__INSTRUCTIONS FOR THE TASK__.
Continue the article about Laura Skoff helping associations go virtual, picking up after its last paragraph.

__DOCUMENT PASSAGE__.
━━━━━━━━━━━━━━━━
Laura Skoff – Team Dynamics President

Team Dynamics’ Laura Skoff Helps Associations Go Virtual

By: Teddy Durgin

Published by Bottom Line Briefing

As president of Virginia-based Team Dynamics since May 2007, Laura D. Skoff has helped a number of associations break away from the brick-and-mortar mold and move into the virtual world. Doing so has created flexibility for an untold number of workers and led to a smaller carbon footprint for many of these organizations. Skoff recently sat down with Bottom Line Briefing to discuss the virtues of going virtual and what associations that are considering going this route should expect.
She stated, “There are a lot of advantages to going virtual. There are cost savings in rent and utilities. Often, an organization considers going virtual as their lease is coming up for renewal. They realize becoming virtual is a reality; some have realized cost savings of up to 75 percent.”

In her dealings with associations and their leaders, Skoff has come to find that the biggest challenge is whether leadership can accept and manage a remote work force. “People ask me, ‘What’s your sweet spot? What size client do you like to work with?’ My response is that it really needs to be about the management and whether they are ready to go virtual. Do they have a management style that is built on trust? They must be liberated enough that even if they can’t see their people, they know they are working. That is one of the primary elements an association needs to think about before considering going virtual. Mostly, though, it’s about delivering results and not the clock punching that was the Industrial Age. We’re in the Internet Age, and we have to understand that good and loyal workers are those who can and will deliver and don’t need to be micro-managed to do it.”
━━━━━━━━━━━━━━━━
__INFORMATION__.

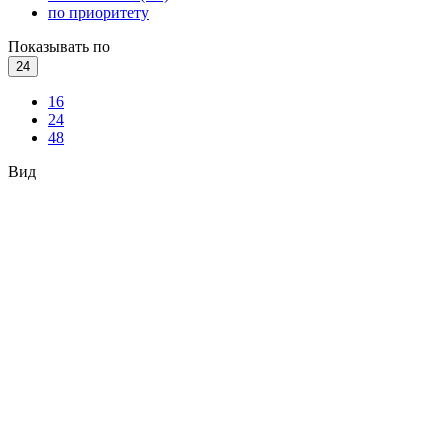
по приоритету
Показывать по
24
16
24
48
Вид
━━━━━━━━━━━━━━━━
__ANSWER FOR THIS EXERCISE__.
Being too eager to go virtual is another potential pitfall. The transition period should be well planned and executed. Skoff remarked, “Some executives see that the technology is there, and generally the staff want to do it. But it takes time to effectively develop a remote work force that is truly functional. Very often, there is technology and management training that needs to occur. Change is still an issue for some people. So, the slower you can introduce it with as much time as possible, the better off you will be. There are certainly organizations that have transitioned to virtual within three to six months. It can happen. There’s no doubt about it. But I think if you can make it more of a six- to nine-month window, maybe even a little bit more, the staff can acclimate and better understand why it is happening, what does it mean for them, and then implement it.”

She continued, “Another challenge is just wrapping up the office. That takes longer than you might think, especially if staff is clinging to old files and not using the network to its greatest extent.”

One of Team Dynamics’ recent success stories is the assistance it gave the International Ticketing Association in going virtual. She is particularly proud that, during the planning phase, the decision was made to also enhance some of the organization’s services. She recalled, “They took the opportunity to go through an RFP process and then select some service providers — such as Information Inc. — to enhance what they were doing. That was just a really great success story, because going virtual gave them the opportunity to take a look at everything and see how it could all be streamlined. They brought greater value to their members.”

Skoff has also enjoyed working with the American Geophysical Union (AGU) in implementing a telework program. The organization has nearly 200 staff members and has been very eager to realize the benefits of having people work from home. “They’re scientists and very eager to reduce their carbon footprint,” she noted. “Also, many of their staff members are copy editors and graphic designers, people who can do their job from home.”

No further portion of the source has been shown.